Ein Land in Aufruhr. Wovon wir täglich Bilder von Demos gegen die Justizreform erhalten.
Ein Land voller Hilfsbereitschaft. Wo Menschen fragen, ob man Hilfe braucht, sobald man auf dem Handy Google Maps öffnet.
Ein Land mit Vielfalt. Wo ultraorthodoxe Gläubige beten und nebenan Menschen in Regenbogen-Shirt spazieren gehen.
All das spiegelt Israel wider.
Durch dieses aufgewühlte, gespaltene, vielfältige und nicht zuletzt unfassbar gastfreundliche Land reisen wir, Leo und Moritz, die kommenden Tage. Aber was hat Israel mit der Metropolregion Rhein-Neckar zu tun?
Neben der gemeinsamen deutsch-israelischen Geschichte eine ganze Menge. Zur Zeit befinden sich über ein dutzend Studierende aus Heidelberg in Tel Azekah, ca. 40 Kilometer westlich von Jerusalem. Unterstützt wird die Ausgrabung seit Jahren von der Manfred Lautenschläger-Stiftung. Sie ermöglicht unter anderem, dass Studierende aus Heidelberg an jener Stelle graben können, an der laut Bibel David gegen Goliath gekämpft haben soll. Haben soll deshalb, da es bisher keine archäologischen Funde dazu gibt - also doch alles nur Mythos?
Was hat das zur Konsequenz, wodurch bereichert die Exkursion die Studies aus Heidelberg und wie sieht ein Ausgrabungstag bei über 30 Grad aus? Und natürlich auch: Was erleben wir beide in sieben Tagen Israel: All das können Sie und könnt Ihr hier in der nächsten Zeit mit uns herausfinden.
Ganz viel Freude beim Entdecken unseres kleinen Reiseblogs!
Leo und Moritz
Tel Aviv.
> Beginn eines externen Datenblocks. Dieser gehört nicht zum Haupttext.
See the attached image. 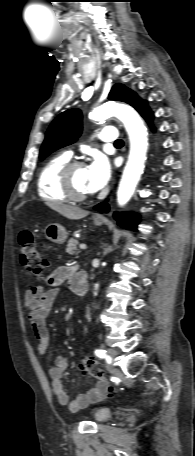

Viel zu warm staut sich die nächtliche Luft auf dem kleinen Balkon im ersten Stock. Es ist kurz vor vier. Die Wetterlage in der Innenstadt scheint die Uhrzeit nicht mitbekommen zu haben. Ein Auto hält. Ein Mann steigt aus. Vermummt.
Ein Zweiter folgt. Ebenfalls vermummt. Aber erst das vehemente Schütteln einer Spraydose zieht die volle Aufmerksamkeit auf mich. „Die besprühen das Geschäft unten“, sagt eine vertraute Stimme neben mir. Ich kenne sie noch aus Deutschland.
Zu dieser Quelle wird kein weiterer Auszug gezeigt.